* RECORDED INFORMATION *
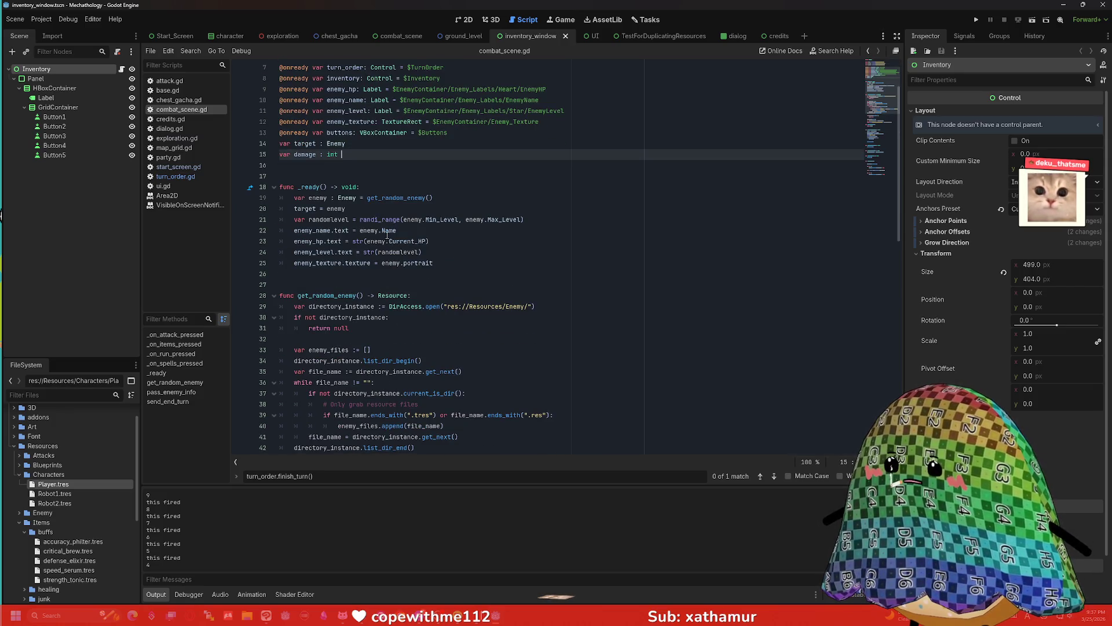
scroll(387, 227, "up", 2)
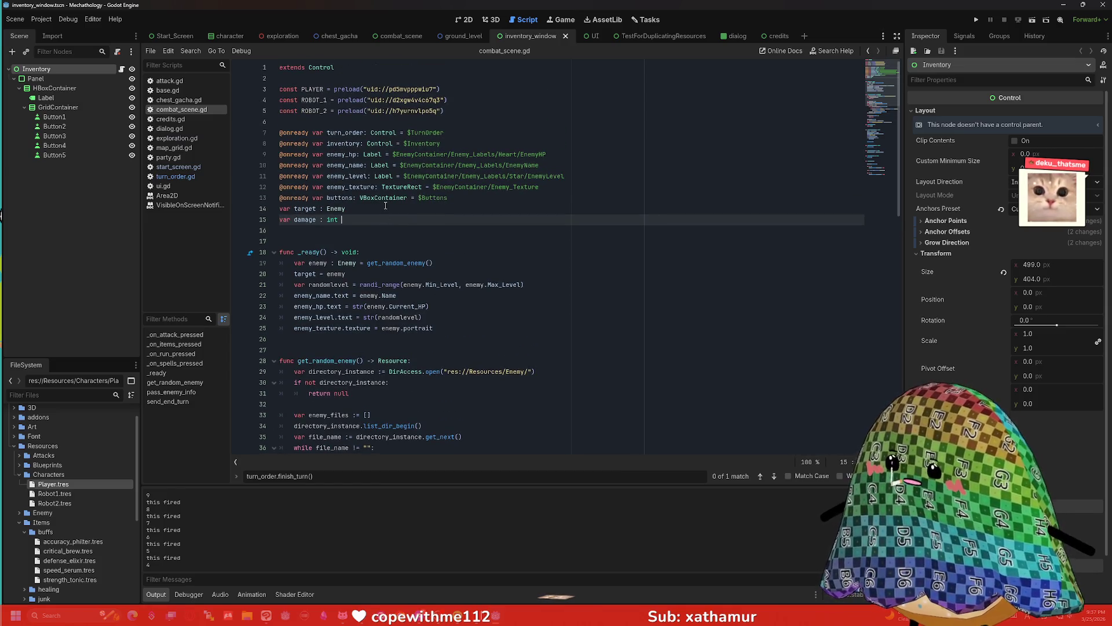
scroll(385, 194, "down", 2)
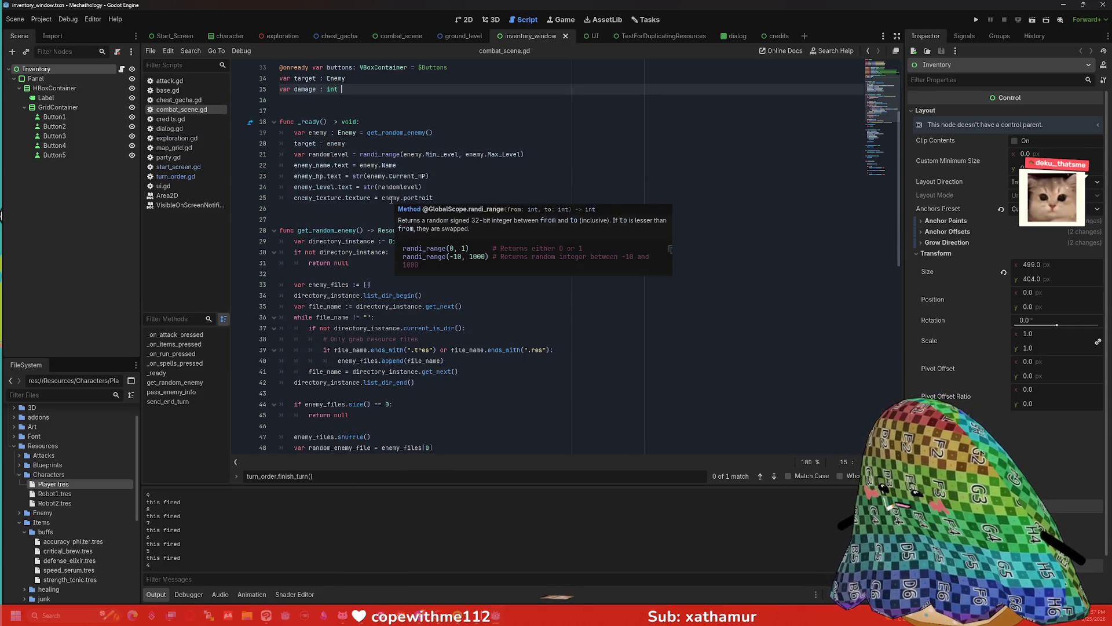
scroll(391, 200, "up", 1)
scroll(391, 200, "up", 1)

* PROMPT *
Copy every line above exactly, leaving no picture in the copy.

* EXERCISE OUTPUT *
scroll(387, 227, "up", 2)
scroll(385, 194, "down", 2)
scroll(391, 200, "up", 1)
scroll(391, 200, "up", 1)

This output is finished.